Items listed in a dataset ▸

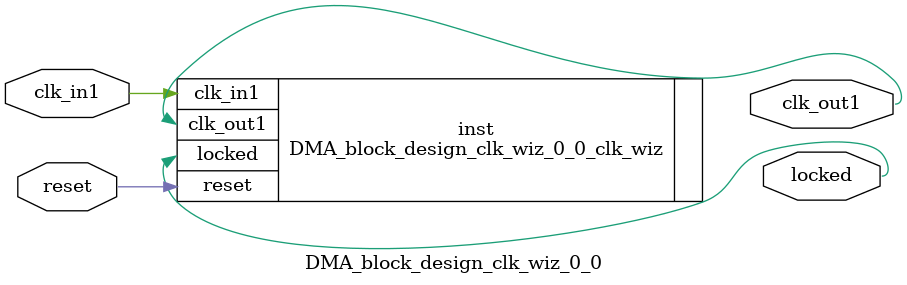
<source format=v>


`timescale 1ps/1ps

(* CORE_GENERATION_INFO = "DMA_block_design_clk_wiz_0_0,clk_wiz_v6_0_6_0_0,{component_name=DMA_block_design_clk_wiz_0_0,use_phase_alignment=true,use_min_o_jitter=false,use_max_i_jitter=false,use_dyn_phase_shift=false,use_inclk_switchover=false,use_dyn_reconfig=false,enable_axi=0,feedback_source=FDBK_AUTO,PRIMITIVE=MMCM,num_out_clk=1,clkin1_period=10.000,clkin2_period=10.000,use_power_down=false,use_reset=true,use_locked=true,use_inclk_stopped=false,feedback_type=SINGLE,CLOCK_MGR_TYPE=NA,manual_override=false}" *)

module DMA_block_design_clk_wiz_0_0 
 (
  // Clock out ports
  output        clk_out1,
  // Status and control signals
  input         reset,
  output        locked,
 // Clock in ports
  input         clk_in1
 );

  DMA_block_design_clk_wiz_0_0_clk_wiz inst
  (
  // Clock out ports  
  .clk_out1(clk_out1),
  // Status and control signals               
  .reset(reset), 
  .locked(locked),
 // Clock in ports
  .clk_in1(clk_in1)
  );

endmodule

</source>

Work to complete ▸
Write all the lines above out again exactly, minus the images.

Task answer ▸
<source format=v>


`timescale 1ps/1ps

(* CORE_GENERATION_INFO = "DMA_block_design_clk_wiz_0_0,clk_wiz_v6_0_6_0_0,{component_name=DMA_block_design_clk_wiz_0_0,use_phase_alignment=true,use_min_o_jitter=false,use_max_i_jitter=false,use_dyn_phase_shift=false,use_inclk_switchover=false,use_dyn_reconfig=false,enable_axi=0,feedback_source=FDBK_AUTO,PRIMITIVE=MMCM,num_out_clk=1,clkin1_period=10.000,clkin2_period=10.000,use_power_down=false,use_reset=true,use_locked=true,use_inclk_stopped=false,feedback_type=SINGLE,CLOCK_MGR_TYPE=NA,manual_override=false}" *)

module DMA_block_design_clk_wiz_0_0 
 (
  // Clock out ports
  output        clk_out1,
  // Status and control signals
  input         reset,
  output        locked,
 // Clock in ports
  input         clk_in1
 );

  DMA_block_design_clk_wiz_0_0_clk_wiz inst
  (
  // Clock out ports  
  .clk_out1(clk_out1),
  // Status and control signals               
  .reset(reset), 
  .locked(locked),
 // Clock in ports
  .clk_in1(clk_in1)
  );

endmodule

</source>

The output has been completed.